### Problem
Can you lay out every line of the records below as a Markdown table with the columns Row and Line, numbering the rows in order and skipping blank lines?
# # # # #
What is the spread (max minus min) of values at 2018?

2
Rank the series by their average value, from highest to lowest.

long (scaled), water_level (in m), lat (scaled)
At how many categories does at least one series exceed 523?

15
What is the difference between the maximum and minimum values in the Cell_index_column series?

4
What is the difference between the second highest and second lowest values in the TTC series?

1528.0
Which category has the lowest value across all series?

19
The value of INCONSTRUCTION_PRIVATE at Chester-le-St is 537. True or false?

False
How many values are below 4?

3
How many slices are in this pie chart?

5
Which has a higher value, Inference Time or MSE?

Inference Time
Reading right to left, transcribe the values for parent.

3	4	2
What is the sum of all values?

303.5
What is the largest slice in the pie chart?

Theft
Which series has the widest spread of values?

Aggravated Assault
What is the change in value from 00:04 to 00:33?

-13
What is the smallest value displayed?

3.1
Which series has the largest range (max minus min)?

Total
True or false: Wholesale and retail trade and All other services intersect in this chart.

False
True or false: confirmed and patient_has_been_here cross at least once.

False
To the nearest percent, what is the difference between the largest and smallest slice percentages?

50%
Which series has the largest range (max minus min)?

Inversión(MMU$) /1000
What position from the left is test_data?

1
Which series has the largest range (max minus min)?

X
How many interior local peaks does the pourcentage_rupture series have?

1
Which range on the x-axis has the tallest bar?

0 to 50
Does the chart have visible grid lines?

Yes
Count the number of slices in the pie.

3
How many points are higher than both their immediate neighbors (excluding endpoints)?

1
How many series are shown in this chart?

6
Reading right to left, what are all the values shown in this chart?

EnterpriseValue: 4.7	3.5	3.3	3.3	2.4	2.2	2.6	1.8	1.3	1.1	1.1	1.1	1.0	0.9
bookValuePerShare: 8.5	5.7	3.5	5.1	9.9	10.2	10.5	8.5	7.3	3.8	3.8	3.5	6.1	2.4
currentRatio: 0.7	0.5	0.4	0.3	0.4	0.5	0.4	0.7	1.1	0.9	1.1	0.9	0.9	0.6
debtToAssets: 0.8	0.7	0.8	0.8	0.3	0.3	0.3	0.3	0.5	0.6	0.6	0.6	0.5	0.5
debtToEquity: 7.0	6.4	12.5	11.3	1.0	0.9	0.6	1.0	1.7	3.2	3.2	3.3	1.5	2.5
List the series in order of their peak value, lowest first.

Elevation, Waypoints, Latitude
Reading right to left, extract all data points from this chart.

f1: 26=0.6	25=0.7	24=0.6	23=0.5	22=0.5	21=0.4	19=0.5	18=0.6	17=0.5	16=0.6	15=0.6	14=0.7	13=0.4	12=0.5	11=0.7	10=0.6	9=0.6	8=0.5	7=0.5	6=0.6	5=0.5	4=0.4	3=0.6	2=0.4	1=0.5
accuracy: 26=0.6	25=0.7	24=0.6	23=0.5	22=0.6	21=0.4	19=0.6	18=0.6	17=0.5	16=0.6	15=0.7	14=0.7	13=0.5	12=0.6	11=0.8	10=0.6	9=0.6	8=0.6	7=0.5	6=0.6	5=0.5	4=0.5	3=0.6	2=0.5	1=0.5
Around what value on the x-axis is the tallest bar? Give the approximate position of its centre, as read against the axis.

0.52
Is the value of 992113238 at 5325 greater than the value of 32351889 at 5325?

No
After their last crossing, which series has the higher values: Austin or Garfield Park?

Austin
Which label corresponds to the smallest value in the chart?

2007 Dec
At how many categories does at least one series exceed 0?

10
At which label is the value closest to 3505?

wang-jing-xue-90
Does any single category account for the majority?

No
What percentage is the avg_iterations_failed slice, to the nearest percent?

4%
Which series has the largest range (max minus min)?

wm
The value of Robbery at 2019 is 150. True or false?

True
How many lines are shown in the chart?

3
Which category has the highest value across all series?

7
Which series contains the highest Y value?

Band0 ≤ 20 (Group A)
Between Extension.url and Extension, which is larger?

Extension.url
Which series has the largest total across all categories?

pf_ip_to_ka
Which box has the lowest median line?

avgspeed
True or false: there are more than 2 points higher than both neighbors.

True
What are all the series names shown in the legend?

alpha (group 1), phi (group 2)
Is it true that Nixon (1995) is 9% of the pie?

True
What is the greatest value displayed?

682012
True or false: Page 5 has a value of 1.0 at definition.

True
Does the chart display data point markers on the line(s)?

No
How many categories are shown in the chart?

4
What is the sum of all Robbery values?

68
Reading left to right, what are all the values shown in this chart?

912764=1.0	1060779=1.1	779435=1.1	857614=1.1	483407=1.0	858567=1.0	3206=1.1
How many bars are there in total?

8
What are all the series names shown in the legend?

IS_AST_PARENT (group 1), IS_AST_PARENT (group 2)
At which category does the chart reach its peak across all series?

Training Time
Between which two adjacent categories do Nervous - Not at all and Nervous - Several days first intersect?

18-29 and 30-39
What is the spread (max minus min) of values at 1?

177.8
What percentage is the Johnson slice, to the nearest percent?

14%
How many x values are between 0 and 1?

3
# # # # #
### Response to the task
| Row | Line |
|---|---|
| 1 | What is the spread (max minus min) of values at 2018? |
| 2 | 2 |
| 3 | Rank the series by their average value, from highest to lowest. |
| 4 | long (scaled), water_level (in m), lat (scaled) |
| 5 | At how many categories does at least one series exceed 523? |
| 6 | 15 |
| 7 | What is the difference between the maximum and minimum values in the Cell_index_column series? |
| 8 | 4 |
| 9 | What is the difference between the second highest and second lowest values in the TTC series? |
| 10 | 1528.0 |
| 11 | Which category has the lowest value across all series? |
| 12 | 19 |
| 13 | The value of INCONSTRUCTION_PRIVATE at Chester-le-St is 537. True or false? |
| 14 | False |
| 15 | How many values are below 4? |
| 16 | 3 |
| 17 | How many slices are in this pie chart? |
| 18 | 5 |
| 19 | Which has a higher value, Inference Time or MSE? |
| 20 | Inference Time |
| 21 | Reading right to left, transcribe the values for parent. |
| 22 | 3	4	2 |
| 23 | What is the sum of all values? |
| 24 | 303.5 |
| 25 | What is the largest slice in the pie chart? |
| 26 | Theft |
| 27 | Which series has the widest spread of values? |
| 28 | Aggravated Assault |
| 29 | What is the change in value from 00:04 to 00:33? |
| 30 | -13 |
| 31 | What is the smallest value displayed? |
| 32 | 3.1 |
| 33 | Which series has the largest range (max minus min)? |
| 34 | Total |
| 35 | True or false: Wholesale and retail trade and All other services intersect in this chart. |
| 36 | False |
| 37 | True or false: confirmed and patient_has_been_here cross at least once. |
| 38 | False |
| 39 | To the nearest percent, what is the difference between the largest and smallest slice percentages? |
| 40 | 50% |
| 41 | Which series has the largest range (max minus min)? |
| 42 | Inversión(MMU$) /1000 |
| 43 | What position from the left is test_data? |
| 44 | 1 |
| 45 | Which series has the largest range (max minus min)? |
| 46 | X |
| 47 | How many interior local peaks does the pourcentage_rupture series have? |
| 48 | 1 |
| 49 | Which range on the x-axis has the tallest bar? |
| 50 | 0 to 50 |
| 51 | Does the chart have visible grid lines? |
| 52 | Yes |
| 53 | Count the number of slices in the pie. |
| 54 | 3 |
| 55 | How many points are higher than both their immediate neighbors (excluding endpoints)? |
| 56 | 1 |
| 57 | How many series are shown in this chart? |
| 58 | 6 |
| 59 | Reading right to left, what are all the values shown in this chart? |
| 60 | EnterpriseValue: 4.7	3.5	3.3	3.3	2.4	2.2	2.6	1.8	1.3	1.1	1.1	1.1	1.0	0.9 |
| 61 | bookValuePerShare: 8.5	5.7	3.5	5.1	9.9	10.2	10.5	8.5	7.3	3.8	3.8	3.5	6.1	2.4 |
| 62 | currentRatio: 0.7	0.5	0.4	0.3	0.4	0.5	0.4	0.7	1.1	0.9	1.1	0.9	0.9	0.6 |
| 63 | debtToAssets: 0.8	0.7	0.8	0.8	0.3	0.3	0.3	0.3	0.5	0.6	0.6	0.6	0.5	0.5 |
| 64 | debtToEquity: 7.0	6.4	12.5	11.3	1.0	0.9	0.6	1.0	1.7	3.2	3.2	3.3	1.5	2.5 |
| 65 | List the series in order of their peak value, lowest first. |
| 66 | Elevation, Waypoints, Latitude |
| 67 | Reading right to left, extract all data points from this chart. |
| 68 | f1: 26=0.6	25=0.7	24=0.6	23=0.5	22=0.5	21=0.4	19=0.5	18=0.6	17=0.5	16=0.6	15=0.6	14=0.7	13=0.4	12=0.5	11=0.7	10=0.6	9=0.6	8=0.5	7=0.5	6=0.6	5=0.5	4=0.4	3=0.6	2=0.4	1=0.5 |
| 69 | accuracy: 26=0.6	25=0.7	24=0.6	23=0.5	22=0.6	21=0.4	19=0.6	18=0.6	17=0.5	16=0.6	15=0.7	14=0.7	13=0.5	12=0.6	11=0.8	10=0.6	9=0.6	8=0.6	7=0.5	6=0.6	5=0.5	4=0.5	3=0.6	2=0.5	1=0.5 |
| 70 | Around what value on the x-axis is the tallest bar? Give the approximate position of its centre, as read against the axis. |
| 71 | 0.52 |
| 72 | Is the value of 992113238 at 5325 greater than the value of 32351889 at 5325? |
| 73 | No |
| 74 | After their last crossing, which series has the higher values: Austin or Garfield Park? |
| 75 | Austin |
| 76 | Which label corresponds to the smallest value in the chart? |
| 77 | 2007 Dec |
| 78 | At how many categories does at least one series exceed 0? |
| 79 | 10 |
| 80 | At which label is the value closest to 3505? |
| 81 | wang-jing-xue-90 |
| 82 | Does any single category account for the majority? |
| 83 | No |
| 84 | What percentage is the avg_iterations_failed slice, to the nearest percent? |
| 85 | 4% |
| 86 | Which series has the largest range (max minus min)? |
| 87 | wm |
| 88 | The value of Robbery at 2019 is 150. True or false? |
| 89 | True |
| 90 | How many lines are shown in the chart? |
| 91 | 3 |
| 92 | Which category has the highest value across all series? |
| 93 | 7 |
| 94 | Which series contains the highest Y value? |
| 95 | Band0 ≤ 20 (Group A) |
| 96 | Between Extension.url and Extension, which is larger? |
| 97 | Extension.url |
| 98 | Which series has the largest total across all categories? |
| 99 | pf_ip_to_ka |
| 100 | Which box has the lowest median line? |
| 101 | avgspeed |
| 102 | True or false: there are more than 2 points higher than both neighbors. |
| 103 | True |
| 104 | What are all the series names shown in the legend? |
| 105 | alpha (group 1), phi (group 2) |
| 106 | Is it true that Nixon (1995) is 9% of the pie? |
| 107 | True |
| 108 | What is the greatest value displayed? |
| 109 | 682012 |
| 110 | True or false: Page 5 has a value of 1.0 at definition. |
| 111 | True |
| 112 | Does the chart display data point markers on the line(s)? |
| 113 | No |
| 114 | How many categories are shown in the chart? |
| 115 | 4 |
| 116 | What is the sum of all Robbery values? |
| 117 | 68 |
| 118 | Reading left to right, what are all the values shown in this chart? |
| 119 | 912764=1.0	1060779=1.1	779435=1.1	857614=1.1	483407=1.0	858567=1.0	3206=1.1 |
| 120 | How many bars are there in total? |
| 121 | 8 |
| 122 | What are all the series names shown in the legend? |
| 123 | IS_AST_PARENT (group 1), IS_AST_PARENT (group 2) |
| 124 | At which category does the chart reach its peak across all series? |
| 125 | Training Time |
| 126 | Between which two adjacent categories do Nervous - Not at all and Nervous - Several days first intersect? |
| 127 | 18-29 and 30-39 |
| 128 | What is the spread (max minus min) of values at 1? |
| 129 | 177.8 |
| 130 | What percentage is the Johnson slice, to the nearest percent? |
| 131 | 14% |
| 132 | How many x values are between 0 and 1? |
| 133 | 3 |